Stored in the PSW register are the "Carry/borrow bits". This confirms
that the carry/borrow bits should be restored. The save is supposed to
automatically happen upon an interrupt and restored by the RETURN FROM
INTERRUPTION, thus this is a QEMU bug and not a Linux bug (please
correct me if I am wrong).

I know that much (I looked into the manual as well), I just really don't
know if this is a Linux bug or a QEMU bug, and I have not been able to
nail it down. I think someone with access to hardware will need to confirm.

Specifically: Yes, the carry/borrow bits should be restored. Question is
if the Linux kernel's interrupt handler doesn't restore the carry bits
or if the problem is on the qemu side.

This v8 was not needed after-all it seems. It would be best to stick
with the v7.

I tend to agree; after all, v7 exposes the problem, making it easier to
determine if the problem can be reproduced on real hardware.

FWIW,I wrote some test code which exposes the problem.

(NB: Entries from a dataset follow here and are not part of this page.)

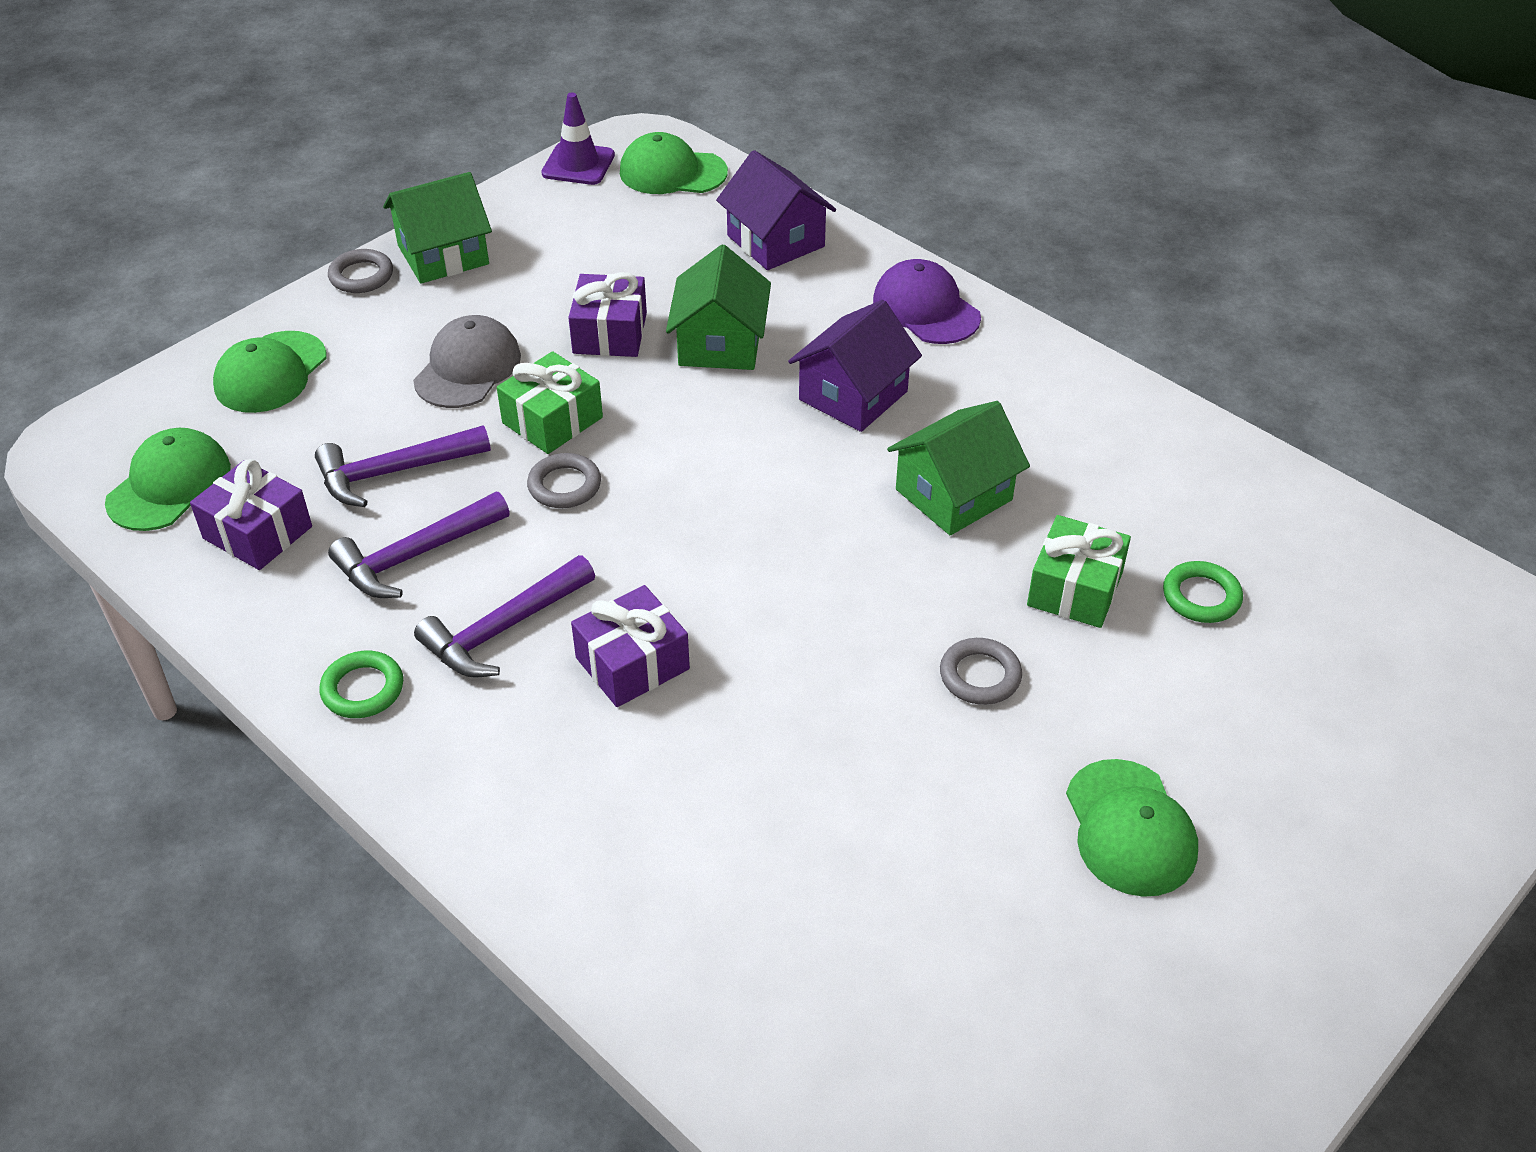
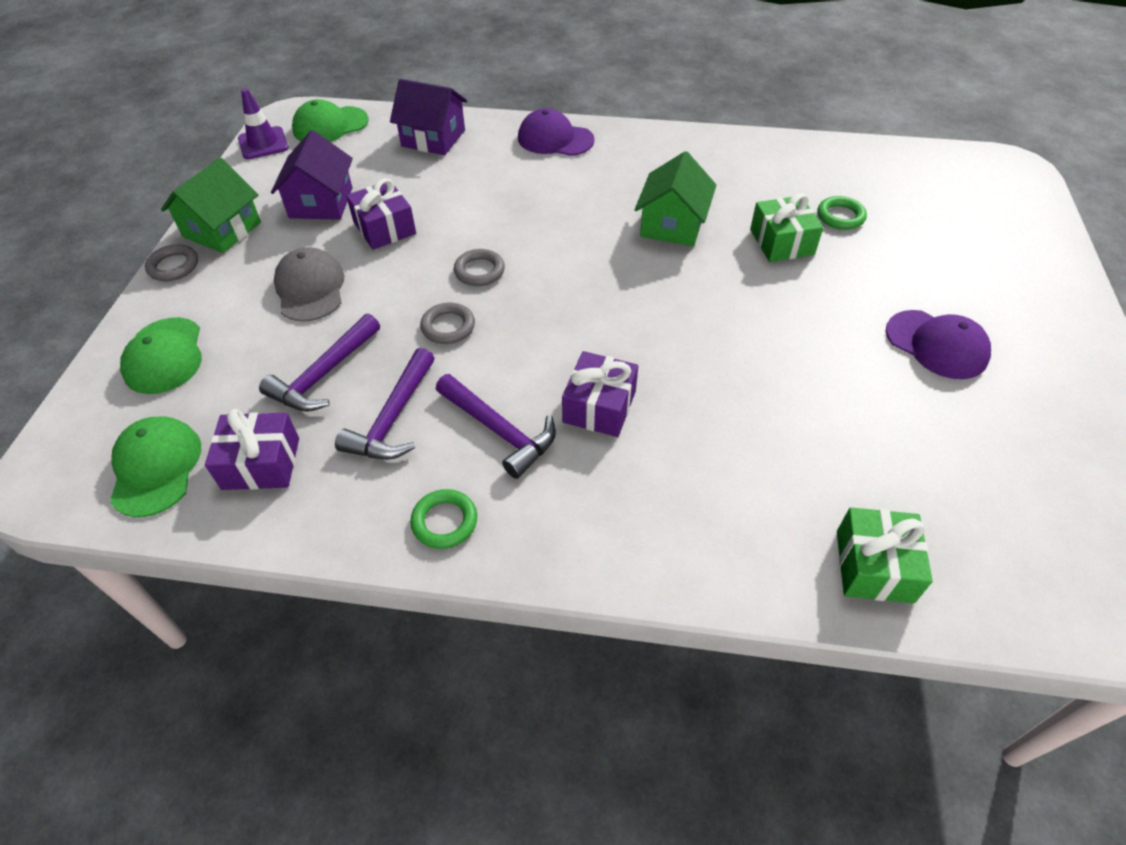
camera: 35 degrees left, 5 degrees up
purple hammer [414,555,595,678] -> purple hammer turned 60 degrees counterclockwise [436,374,556,479]
green gift [497,351,603,454] -> green gift moved to [837,507,933,604]
green house [666,245,771,370] -> none
purple house [788,300,922,432] -> purple house moved to [271,130,353,220]
grey ring [940,638,1022,705] -> grey ring moved to [454,249,505,286]
green cap [1066,759,1198,897] -> purple cap [886,310,991,379]

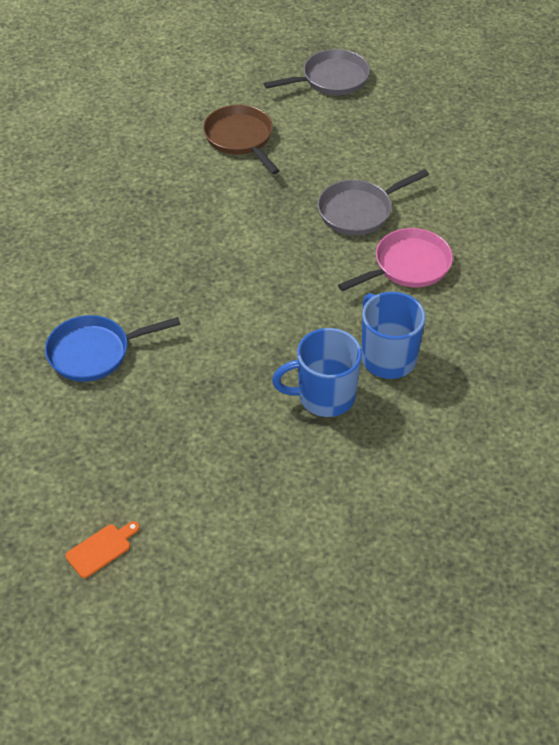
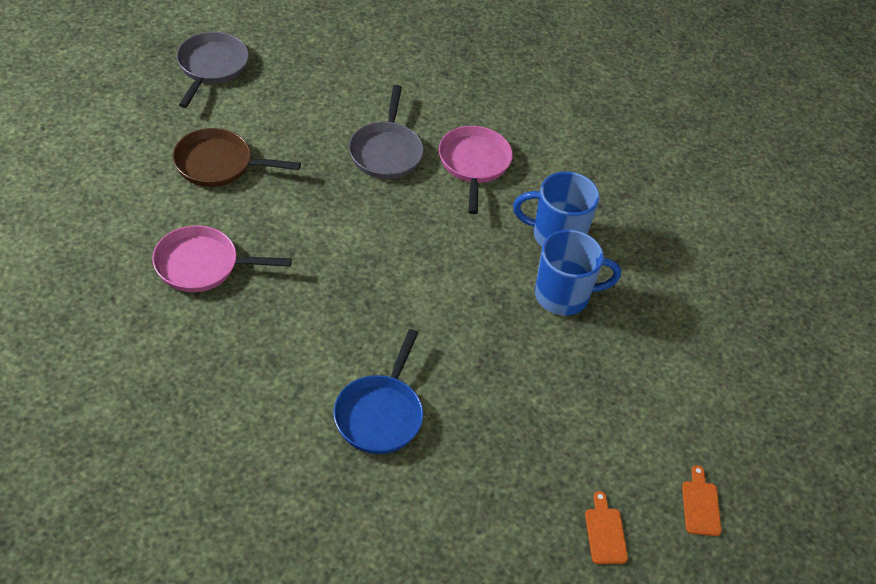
camera: 60 degrees left, 0 degrees up
blue mug [272,328,362,417] -> blue mug turned 120 degrees counterclockwise [535,230,621,316]
none -> pink pan [152,225,292,292]
none -> orange cutting board [682,465,721,536]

Can you please give a pointer to this test code?
I'm happy to try it on real hardware.

It is quite easy to show that carry is always set after executing ldd
on an unaligned address. That is also why I know for sure that the
problem is not seen with ldw on unaligned addresses.
In general I think it's quite important to differentiate between
running on qemu or running on physical hardware.
Qemu just recently got 64-bit support, and it's not yet behaving
like real hardware. One thing I noticed is, that read hardware
does not seem to jump into the exception handler twice, while
qemu does. So, if you run into an exception (e.g. unaligned ldd)
then if a second exception happens in the fault handler (e.g. second
unaligned ldd to resolve wrongly-coded code lookup), you will
get different behaviour between hardware and emulation.
This is also the reason why qemu still fails to emulate newer
64-bit Linux kernels which uses kernel modules.